Nobody tells you that reactivity is built into your system. It's the wiring you grew up with. Most of us learned early that the only way to stay safe was to get loud, get sharp, or get out. So by the time you're forty, those reactions aren't conscious. They're automatic. And the world doesn't care. Your boss, your wife, your kids - they just see a man who can't control himself or who disappears when things get tough.
You buy into the lie that you should just be able to "calm down" or "take a breath." But it's not that simple. You can read all the books and listen to every podcast. Still, when you feel misunderstood, your body fires up like it always has. You're fighting your own instincts. Not just thoughts. Systems inside you that move too fast for reason. The cost? You torch relationships. You lose trust. You start to believe you're broken, or that this is just how men are wired.

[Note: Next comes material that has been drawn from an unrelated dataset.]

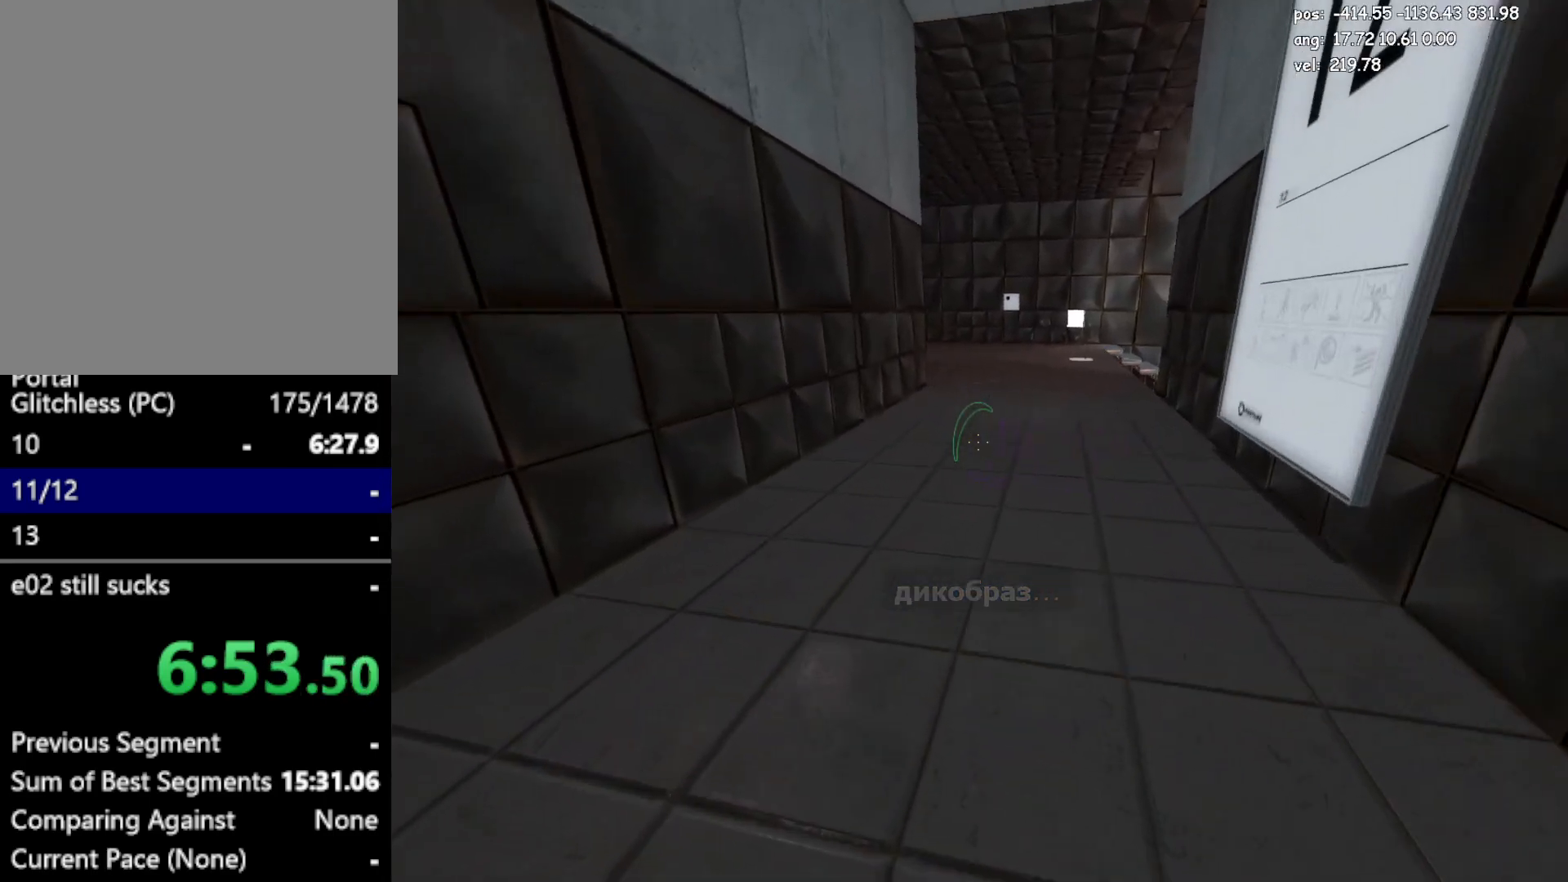
{"keys": ["d", "jump2"], "mouse": [], "events": [[117, "a", "up"], [117, "jump", "up"], [167, "d", "down"], [483, "jump2", "down"]]}
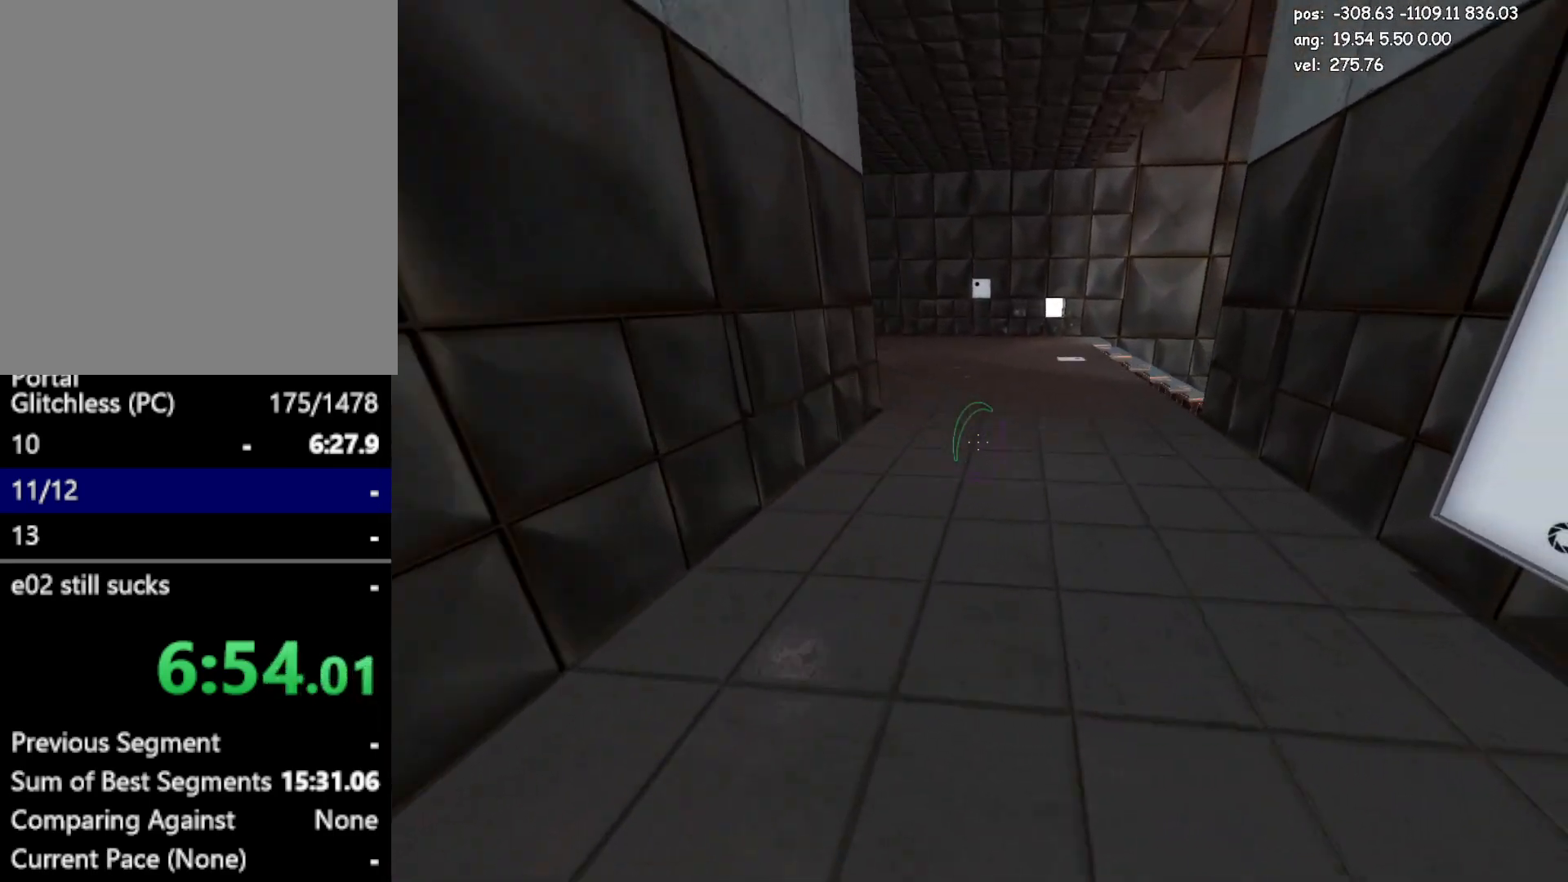
{"keys": ["a", "jump"], "mouse": [], "events": [[183, "jump2", "up"], [267, "a", "down"], [267, "d", "up"], [500, "jump", "down"]]}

The worst part? You start avoiding situations where you might react. You shrink your life. You keep it small. You stop speaking up at work. You stop being honest at home. You trade being seen for being safe. And the more you do this, the more you start hating the man you see in the mirror. Because deep down, you know you're not actually dangerous. You're just stuck in a pattern.
Once you see the truth, it's ugly. There's no shortcut. You have to unlearn what kept you safe. That means years of work. Slowing down systems that are built to go off like a fire alarm. Sometimes you'll slip. Sometimes you'll scorch the room again. But if you keep showing up, if you keep fighting the urge to lash out or check out, something shifts. You start catching yourself before the damage is done. Not every time. But enough to know you're changing.
That's when you realize: the actual strength isn't in being unreactive. It's in fighting your own old instincts, day after day, when nobody's watching. It's in not letting the old wiring run your life. The truth is, most guys around you are fighting the same fight. They just won't say it out loud.